[Prompt] Which lines have the string "Water"? Copy all of them from the entries below.

■ ■ ■

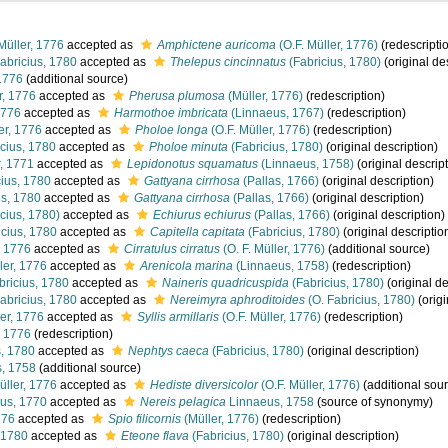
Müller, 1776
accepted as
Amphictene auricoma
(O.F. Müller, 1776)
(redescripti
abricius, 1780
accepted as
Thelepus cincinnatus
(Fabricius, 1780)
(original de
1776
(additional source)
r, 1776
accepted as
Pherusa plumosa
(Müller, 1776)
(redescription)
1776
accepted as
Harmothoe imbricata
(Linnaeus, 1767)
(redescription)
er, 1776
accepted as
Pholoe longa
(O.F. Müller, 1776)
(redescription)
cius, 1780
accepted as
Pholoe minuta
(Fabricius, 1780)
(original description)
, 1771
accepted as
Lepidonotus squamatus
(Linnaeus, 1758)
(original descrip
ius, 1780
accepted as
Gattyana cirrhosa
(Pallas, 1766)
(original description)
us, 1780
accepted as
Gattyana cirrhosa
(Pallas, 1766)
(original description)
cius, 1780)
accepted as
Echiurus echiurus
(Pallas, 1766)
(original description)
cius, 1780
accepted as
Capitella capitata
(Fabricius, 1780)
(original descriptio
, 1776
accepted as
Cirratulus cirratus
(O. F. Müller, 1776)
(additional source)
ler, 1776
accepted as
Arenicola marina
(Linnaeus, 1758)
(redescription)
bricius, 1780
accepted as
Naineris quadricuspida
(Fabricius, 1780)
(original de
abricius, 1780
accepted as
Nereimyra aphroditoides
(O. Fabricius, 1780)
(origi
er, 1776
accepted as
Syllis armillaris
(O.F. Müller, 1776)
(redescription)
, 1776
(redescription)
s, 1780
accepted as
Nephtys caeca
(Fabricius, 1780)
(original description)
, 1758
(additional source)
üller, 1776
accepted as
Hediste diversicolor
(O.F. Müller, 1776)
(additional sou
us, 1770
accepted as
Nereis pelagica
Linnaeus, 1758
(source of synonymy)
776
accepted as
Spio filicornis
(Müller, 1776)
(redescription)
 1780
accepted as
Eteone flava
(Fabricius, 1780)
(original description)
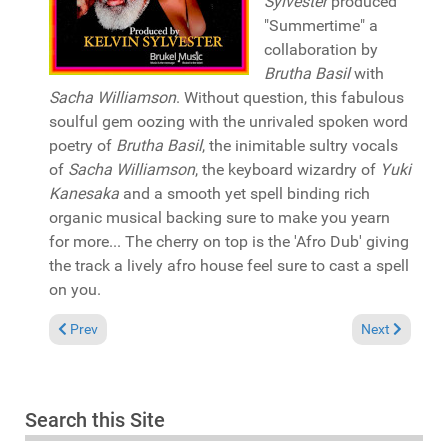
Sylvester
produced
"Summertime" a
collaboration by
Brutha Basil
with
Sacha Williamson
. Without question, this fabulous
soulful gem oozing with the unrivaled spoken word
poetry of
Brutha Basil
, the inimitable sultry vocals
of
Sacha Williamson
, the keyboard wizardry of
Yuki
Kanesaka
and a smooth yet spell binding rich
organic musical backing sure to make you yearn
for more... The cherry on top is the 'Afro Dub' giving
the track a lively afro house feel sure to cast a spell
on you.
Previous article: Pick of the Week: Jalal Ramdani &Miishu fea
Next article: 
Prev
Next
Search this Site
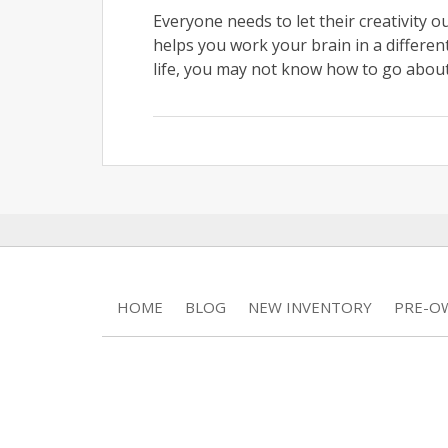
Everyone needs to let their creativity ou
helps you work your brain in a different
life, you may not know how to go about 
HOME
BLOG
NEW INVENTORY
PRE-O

■ ■ ■

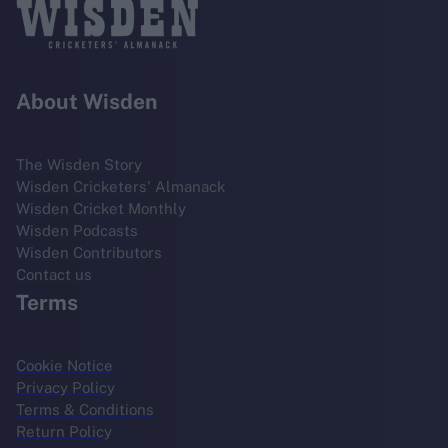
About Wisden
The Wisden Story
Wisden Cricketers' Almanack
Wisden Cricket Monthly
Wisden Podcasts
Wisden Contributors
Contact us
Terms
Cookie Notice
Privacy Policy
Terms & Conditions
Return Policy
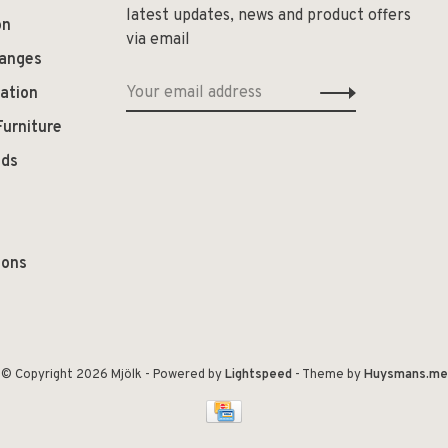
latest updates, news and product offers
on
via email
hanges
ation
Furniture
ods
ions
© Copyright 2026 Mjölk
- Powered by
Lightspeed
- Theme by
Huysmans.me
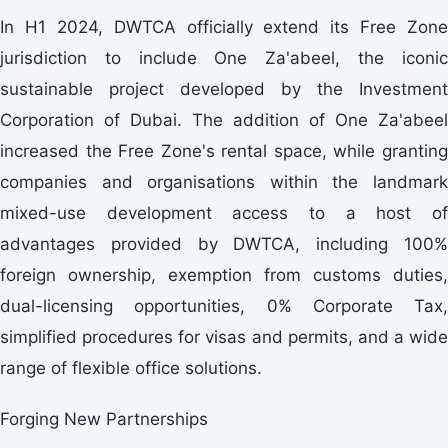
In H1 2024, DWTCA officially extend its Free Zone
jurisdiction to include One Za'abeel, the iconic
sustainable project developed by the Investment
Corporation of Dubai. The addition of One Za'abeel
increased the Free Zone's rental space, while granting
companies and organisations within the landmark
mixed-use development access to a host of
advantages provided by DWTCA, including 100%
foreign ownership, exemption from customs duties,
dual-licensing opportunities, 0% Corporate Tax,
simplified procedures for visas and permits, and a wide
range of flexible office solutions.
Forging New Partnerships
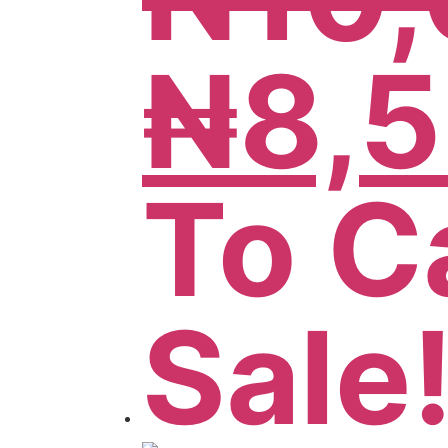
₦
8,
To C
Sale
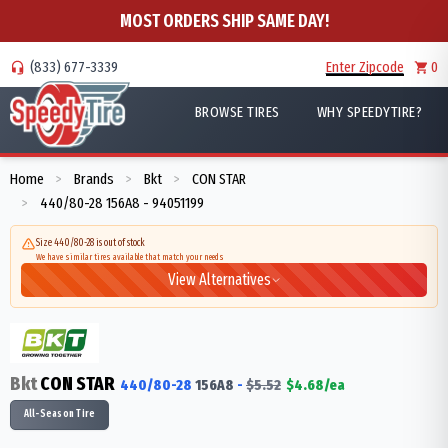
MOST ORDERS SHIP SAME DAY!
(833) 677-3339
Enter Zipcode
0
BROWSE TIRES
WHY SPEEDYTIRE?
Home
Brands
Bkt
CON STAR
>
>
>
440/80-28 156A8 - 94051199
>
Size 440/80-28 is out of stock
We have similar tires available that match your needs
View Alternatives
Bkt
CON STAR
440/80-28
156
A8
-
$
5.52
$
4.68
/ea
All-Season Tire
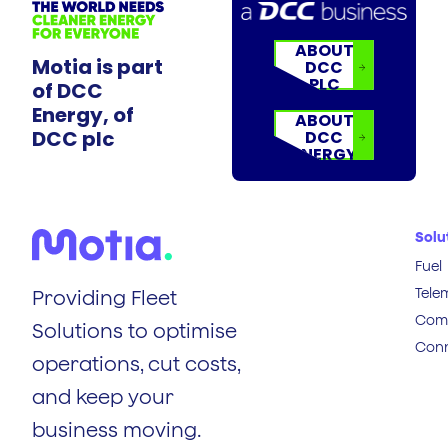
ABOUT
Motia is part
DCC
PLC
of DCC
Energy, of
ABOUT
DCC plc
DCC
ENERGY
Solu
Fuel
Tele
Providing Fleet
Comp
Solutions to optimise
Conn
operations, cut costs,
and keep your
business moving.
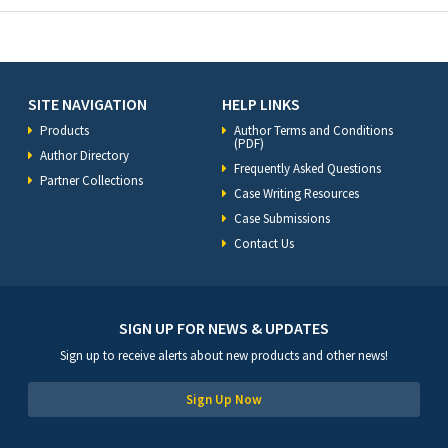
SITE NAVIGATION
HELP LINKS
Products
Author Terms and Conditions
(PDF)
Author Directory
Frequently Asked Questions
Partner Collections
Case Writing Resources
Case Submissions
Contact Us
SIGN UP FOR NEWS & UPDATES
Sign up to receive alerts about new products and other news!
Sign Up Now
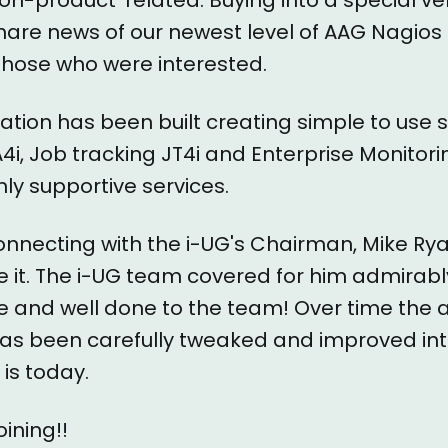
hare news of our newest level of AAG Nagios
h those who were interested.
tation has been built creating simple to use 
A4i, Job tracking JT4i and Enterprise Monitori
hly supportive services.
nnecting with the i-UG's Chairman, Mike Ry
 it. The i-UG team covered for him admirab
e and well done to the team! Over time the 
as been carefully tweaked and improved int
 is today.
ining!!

■ ■ ■

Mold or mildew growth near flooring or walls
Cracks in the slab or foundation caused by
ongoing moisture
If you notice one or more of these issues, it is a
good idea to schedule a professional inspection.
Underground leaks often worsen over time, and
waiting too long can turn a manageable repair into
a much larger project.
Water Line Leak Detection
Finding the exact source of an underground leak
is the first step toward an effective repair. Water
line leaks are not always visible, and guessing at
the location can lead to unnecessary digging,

■ ■ ■

[Solution to this problem]
Water Line Leak Detection
is the first step toward an effective repair. Water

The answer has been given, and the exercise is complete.